Last week, Okta Security identified “adversarial activity that leveraged access to a stolen credential to access Okta’s support case management system,” Chief Security Officer David Bradbury said in a blog post.
Evercore ISI put Okta (OKTA) on its tactical underperform list after this second major breach in two years, as well as the company’s connection to recent attacks on MGM Resorts International (MGM) and Caesars Entertainment (CZR).
“This decision is rooted in our concern that these events will most likely have a [near-term] impact on OKTA’s pipelines, potentially forcing a downward revision to [fiscal 2024] estimates and jeopardizing consensus estimates for [fiscal 2025],” analyst Peter Levine, who has an In Line rating on the stock, wrote in a note.

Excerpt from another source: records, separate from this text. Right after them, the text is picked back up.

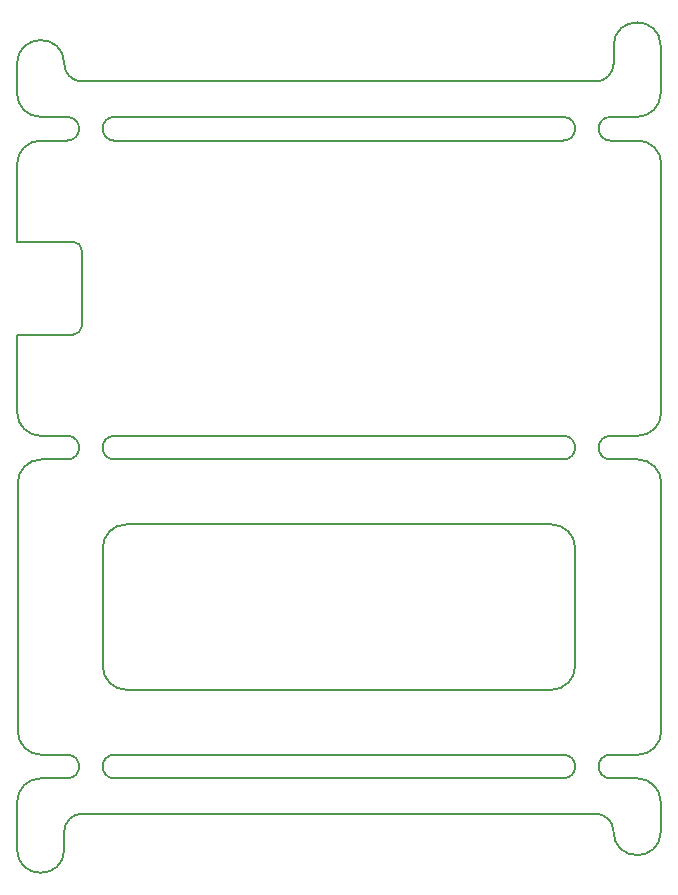
<source format=gko>
G04 #@! TF.GenerationSoftware,KiCad,Pcbnew,(5.1.4-0-10_14)*
G04 #@! TF.CreationDate,2019-11-04T12:37:15+13:00*
G04 #@! TF.ProjectId,rng-pcb,726e672d-7063-4622-9e6b-696361645f70,rev?*
G04 #@! TF.SameCoordinates,PX7bfa480PY77afa60*
G04 #@! TF.FileFunction,Profile,NP*
%FSLAX46Y46*%
G04 Gerber Fmt 4.6, Leading zero omitted, Abs format (unit mm)*
G04 Created by KiCad (PCBNEW (5.1.4-0-10_14)) date 2019-11-04 12:37:15*
%MOMM*%
%LPD*%
G04 APERTURE LIST*
%ADD10C,0.150000*%
G04 APERTURE END LIST*
D10*
X55200000Y70500000D02*
X55200000Y66500000D01*
X6200000Y67500000D02*
G75*
G02X4700000Y69000000I0J1500000D01*
G01*
X51200000Y69000000D02*
G75*
G02X49700000Y67500000I-1500000J0D01*
G01*
X51200000Y70500000D02*
X51200000Y69000000D01*
X51200000Y70500000D02*
G75*
G02X55200000Y70500000I2000000J0D01*
G01*
X2700000Y64500000D02*
G75*
G02X700000Y66500000I0J2000000D01*
G01*
X700000Y69000000D02*
G75*
G02X4700000Y69000000I2000000J0D01*
G01*
X55200000Y66500000D02*
G75*
G02X53200000Y64500000I-2000000J0D01*
G01*
X49700000Y67500000D02*
X6200000Y67500000D01*
X700000Y69000000D02*
X700000Y66500000D01*
X55200000Y4000000D02*
X55200000Y6500000D01*
X50950000Y64500000D02*
X53200000Y64500000D01*
X2700000Y64500000D02*
X4950000Y64500000D01*
X2700000Y8500000D02*
X4950000Y8500000D01*
X50950000Y8500000D02*
X53200000Y8500000D01*
X50950000Y10500000D02*
X53250000Y10500000D01*
X4950000Y10500000D02*
X2750000Y10500000D01*
X2700000Y37500000D02*
X4950000Y37500000D01*
X4950000Y35500000D02*
X2750000Y35500000D01*
X50950000Y35500000D02*
X53250000Y35500000D01*
X53250000Y37500000D02*
X50950000Y37500000D01*
X50950000Y62500000D02*
X53250000Y62500000D01*
X4950000Y62500000D02*
X2700000Y62500000D01*
X4700000Y2500000D02*
X4700000Y4000000D01*
X4700000Y4000000D02*
G75*
G02X6200000Y5500000I1500000J0D01*
G01*
X49700000Y5500000D02*
G75*
G02X51200000Y4000000I0J-1500000D01*
G01*
X700000Y2500000D02*
X700000Y6500000D01*
X6200000Y5500000D02*
X49700000Y5500000D01*
X700000Y6500000D02*
G75*
G02X2700000Y8500000I2000000J0D01*
G01*
X53200000Y8500000D02*
G75*
G02X55200000Y6500000I0J-2000000D01*
G01*
X55200000Y4000000D02*
G75*
G02X51200000Y4000000I-2000000J0D01*
G01*
X4700000Y2500000D02*
G75*
G02X700000Y2500000I-2000000J0D01*
G01*
X5400000Y53950000D02*
X700000Y53950000D01*
X700000Y60500000D02*
X700000Y53950000D01*
X700000Y46050000D02*
X700000Y39500000D01*
X5400000Y46050000D02*
X700000Y46050000D01*
X6200000Y53150000D02*
X6200000Y46850000D01*
X6200000Y46850000D02*
G75*
G02X5400000Y46050000I-800000J0D01*
G01*
X5400000Y53950000D02*
G75*
G02X6200000Y53150000I0J-800000D01*
G01*
X4950000Y10500000D02*
G75*
G02X4950000Y8500000I0J-1000000D01*
G01*
X46950000Y10500000D02*
G75*
G02X46950000Y8500000I0J-1000000D01*
G01*
X50950000Y8500000D02*
G75*
G02X50950000Y10500000I0J1000000D01*
G01*
X8950000Y8500000D02*
G75*
G02X8950000Y10500000I0J1000000D01*
G01*
X8950000Y10500000D02*
X46950000Y10500000D01*
X46950000Y8500000D02*
X8950000Y8500000D01*
X7950000Y28000000D02*
X7950000Y18000000D01*
X9950000Y16000000D02*
X45950000Y16000000D01*
X9950000Y16000000D02*
G75*
G02X7950000Y18000000I0J2000000D01*
G01*
X47950000Y18000000D02*
G75*
G02X45950000Y16000000I-2000000J0D01*
G01*
X47950000Y28000000D02*
X47950000Y18000000D01*
X45950000Y30000000D02*
G75*
G02X47950000Y28000000I0J-2000000D01*
G01*
X9950000Y30000000D02*
X45950000Y30000000D01*
X7950000Y28000000D02*
G75*
G02X9950000Y30000000I2000000J0D01*
G01*
X46950000Y62500000D02*
X8950000Y62500000D01*
X8950000Y64500000D02*
X46950000Y64500000D01*
X8950000Y62500000D02*
G75*
G02X8950000Y64500000I0J1000000D01*
G01*
X50950000Y62500000D02*
G75*
G02X50950000Y64500000I0J1000000D01*
G01*
X46950000Y64500000D02*
G75*
G02X46950000Y62500000I0J-1000000D01*
G01*
X4950000Y64500000D02*
G75*
G02X4950000Y62500000I0J-1000000D01*
G01*
X46950000Y35500000D02*
X8950000Y35500000D01*
X8950000Y37500000D02*
X46950000Y37500000D01*
X8950000Y35500000D02*
G75*
G02X8950000Y37500000I0J1000000D01*
G01*
X46950000Y37500000D02*
G75*
G02X46950000Y35500000I0J-1000000D01*
G01*
X50950000Y35500000D02*
G75*
G02X50950000Y37500000I0J1000000D01*
G01*
X4950000Y37500000D02*
G75*
G02X4950000Y35500000I0J-1000000D01*
G01*
X750000Y33500000D02*
G75*
G02X2750000Y35500000I2000000J0D01*
G01*
X53250000Y35500000D02*
G75*
G02X55250000Y33500000I0J-2000000D01*
G01*
X55250000Y12500000D02*
G75*
G02X53250000Y10500000I-2000000J0D01*
G01*
X2750000Y10500000D02*
G75*
G02X750000Y12500000I0J2000000D01*
G01*
X55250000Y12500000D02*
X55250000Y33500000D01*
X750000Y33500000D02*
X750000Y12500000D01*
X55250000Y39500000D02*
X55250000Y60500000D01*
X2700000Y37500000D02*
G75*
G02X700000Y39500000I0J2000000D01*
G01*
X55250000Y39500000D02*
G75*
G02X53250000Y37500000I-2000000J0D01*
G01*
X53250000Y62500000D02*
G75*
G02X55250000Y60500000I0J-2000000D01*
G01*
X700000Y60500000D02*
G75*
G02X2700000Y62500000I2000000J0D01*
G01*
M02*

</source>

Citi, which has a Neutral on Okta (OKTA), pointed out that the scope of the breach is unclear, but even if contained, “we believe the larger issue at hand is the negative impact on sentiment from the pattern of cyber breaches OKTA has experienced in the last 18+ months.”
“We’re opening a negative Catalyst Watch on possible narrative/sentiment overhang inhibiting multiple expansion, and the potential for reputational risk affecting new pipeline development,” analysts led by Fatima Boolani wrote in a note.
Citi noted that it’s not about the incident per se, but “the optics of a pattern.”
OKTA has thus far skirted material financial ramifications from these incidents in isolation, but the volume and close succession of headlines risks alienating customers and prospects, Citi said.
Shares are little changed year-to-date.